Untuk Wilayah Luwu Raya, festival telah berlangsung dua tahun berturut-turut. Tahun lalu digelar di Lamasi, dan tahun ini di Kamanre. Rotasi wilayah dianggap penting agar masyarakat semakin terlibat dan merasa memiliki pembinaan atlet di daerahnya.
“Kami ingin masyarakat Luwu Raya ikut mengawal. Semakin banyak dukungan, semakin besar peluang lahirnya bintang sepak bola masa depan,” katanya.
Ketua KONI Luwu, Suryanto, turut hadir dan memberi apresiasi atas penyelenggaraan festival. Ia menilai kegiatan seperti ini adalah fondasi penting untuk membaca potensi atlet sejak usia pertumbuhan.
“Kami tentu mendukung penuh. Pembinaan dari kecil sangat menentukan masa depan atlet,” ungkapnya.
Menurutnya, jumlah atlet muda di Luwu masih perlu ditingkatkan. Karena itu, kompetisi usia dini harus lebih rutin dilaksanakan agar semakin banyak bibit unggul muncul ke permukaan.
“Semakin sering kompetisi digelar, semakin banyak bakat terlihat. Kami berharap event seperti ini bisa berjalan setiap tahun,” ucapnya menutup.

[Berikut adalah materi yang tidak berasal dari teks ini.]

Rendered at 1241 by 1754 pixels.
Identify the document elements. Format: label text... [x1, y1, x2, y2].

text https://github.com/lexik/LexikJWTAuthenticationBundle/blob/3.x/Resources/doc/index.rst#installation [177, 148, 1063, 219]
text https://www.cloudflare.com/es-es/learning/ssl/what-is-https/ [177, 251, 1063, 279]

Festival ini bukan hanya soal sepak bola. LDII hadir memberikan pendampingan karakter kepada anak-anak, menanamkan nilai akhlak, disiplin, dan hormat kepada orang tua serta pelatih. FORSGI, sebagai wadah pembinaan olahraga, melengkapi proses itu dengan pelatihan teknik yang sistematis.
Kolaborasi keduanya menjadikan festival ini bukan sekadar kompetisi, tetapi ruang tumbuh bagi anak-anak untuk menjadi pribadi yang cerdas, bertalenta, dan berkarakter. Dari lapangan sederhana di Kamanre, harapan masa depan itu mulai disemai, bahwa suatu hari nanti, anak-anak inilah yang mungkin akan membawa nama Luwu, Sulawesi Selatan, bahkan Indonesia, menuju panggung yang lebih besar.